Tool-call invalid argument rate, by tool. Trended.
Tool-not-found rate. Should be zero. If it isn't, your prompt or your tools are drifting.
Time-in-tool per call. Long tools indicate either slow integrations or runaway loops.
Loop detection: repeated identical tool calls in a single conversation. The agent equivalent of a stack overflow.

Drift detection.

Prompt drift, model drift, data drift. The slowest, most expensive failure mode of an AI system is none of them announcing themselves. Quality slides by 5% a week and nobody notices until customer complaints accumulate.

The instruments we ship:

Weekly eval baseline comparisons. Production eval scores from this week vs last. Drops flagged in a Friday digest.
Output distribution diffs: token length, response shape, refusal rate. Surprisingly leading indicators of quality regression.
Retrieval recall trend for RAG systems. If your retriever is getting worse, your model can't compensate forever.
Tenant cohort comparison. Are new tenants performing worse than legacy ones? That's usually a corpus, not a model, problem.

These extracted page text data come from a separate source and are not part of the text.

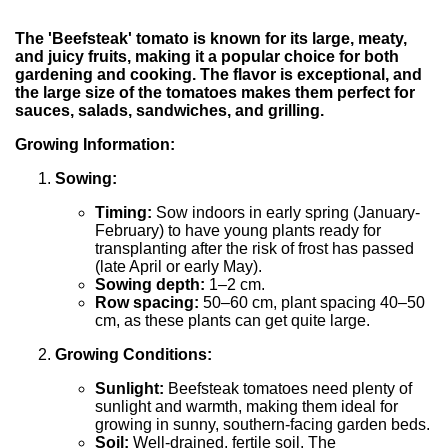
The 'Beefsteak' tomato is known for its large, meaty,
and juicy fruits, making it a popular choice for both
gardening and cooking. The flavor is exceptional, and
the large size of the tomatoes makes them perfect for
sauces, salads, sandwiches, and grilling.
Growing Information:
Sowing:
Timing:
Sow indoors in early spring (January-
February) to have young plants ready for
transplanting after the risk of frost has passed
(late April or early May).
Sowing depth:
1–2 cm.
Row spacing:
50–60 cm, plant spacing 40–50
cm, as these plants can get quite large.
Growing Conditions:
Sunlight:
Beefsteak tomatoes need plenty of
sunlight and warmth, making them ideal for
growing in sunny, southern-facing garden beds.
Soil:
Well-drained, fertile soil. The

We caught a 9% quality regression a week before the customer would have. The eval shadow on production traffic paid for itself within the first month.

Closing.

Observability for AI systems is its own discipline. It overlaps with APM but isn't replaced by it. If you ship LLM systems and your dashboard is mostly about HTTP, you're not seeing what's actually happening. You're seeing what the framework can tell you.